Un collège d'une grande commune de la métropole lillois, considéré comme l'un des plus difficiles, après avoir été désigné, à juste titre, comme site pilote pour la mise en place des équipes de réussite éducative, reçoit une aide spécifique. Or, parallèlement, ce même collège vient d'apprendre que, lors de la rentrée prochaine, quatre postes et demi d'enseignants seront supprimés. Où est la cohérence si l'on retire d'une main ce que l'on donne de l'autre ? Il nous faut veiller à ce que cela ne se reproduise plus, ce en quoi l'agence pourrait se révéler fort utile.

J'ai mentionné l'éducation, mais je pourrais dire la même chose en matière de prévention et de traitement des incivilités, puisque le ministère de la justice ne peut, faute de crédits réservés ou en nombre, soutenir suffisamment les associations qui oeuvrent dans les quartiers situés en politique de la ville.

Enfin, l'amendement que je proposerai tout à l'heure tend également à préciser la déclinaison territoriale de l'agence, en confiant, au niveau de chaque région, à des préfets délégués à la cohésion sociale et à l'égalité des chances un rôle de coordination et de pilotage du dispositif.

En effet, l'échelon pertinent pour articuler les missions de l'agence avec les actions déconcentrées de l'État et les politiques territoriales est, à l'évidence, celui de la région.

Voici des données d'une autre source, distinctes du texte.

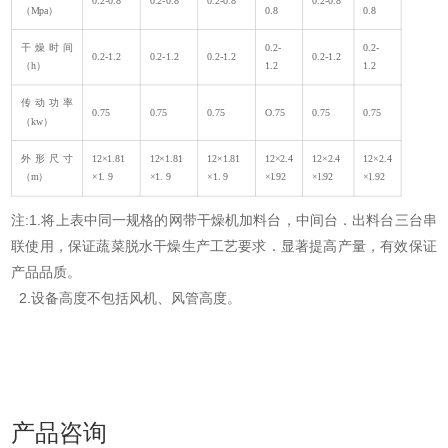
0.2-0.8
0.2-0.8
0.2-0.8
0.2-0.8
（Mpa）
0.8
0.8
干燥时间
0.2-
0.2-
0.2-1.2
0.2-1.2
0.2-1.2
0.2-1.2
（h）
1.2
1.2
传动功率
0.75
0.75
0.75
O.75
0.75
0.75
（kw）
外形尺寸
12×1.81
12×1.81
12×1.81
12×2.4
12×2.4
12×2.4
（m）
×1. 9
×1. 9
×1. 9
×l.92
×l.92
×l.92
注:1.将上表中同一规格的网带干燥机加料台，中间台．出料台三台串
联使用，保证蔬菜脱水干燥生产工艺要求．显著提高产量，有效保证
产品品质。
2.设备高度不包括风机、风管高度。
产品咨询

Les contrats de plan État-régions sont, de fait, l'instrument qui permet d'organise la politique d'aménagement du territoire et d'élaborer la politique de la ville.

La réflexion sur l'ANCSEC doit pouvoir être menée dans une stratégie globale du territoire, puis être traduite en actions à partir de l'échelon départemental. Ainsi, pourquoi ne pas instituer un préfet à l'égalité des chances à l'échelon régional et des délégués par département ?

Des missions mieux définies, une meilleure articulation avec l'existant, des niveaux de décision plus pertinents : telles sont les améliorations que nous proposons à travers cet amendement.

Sachez, madame la ministre, que je ne doute pas de la volonté qui est la vôtre de préciser et d'améliorer, au cours de nos débats, la définition de cette agence, tout en lui laissant la souplesse nécessaire à un bon fonctionnement.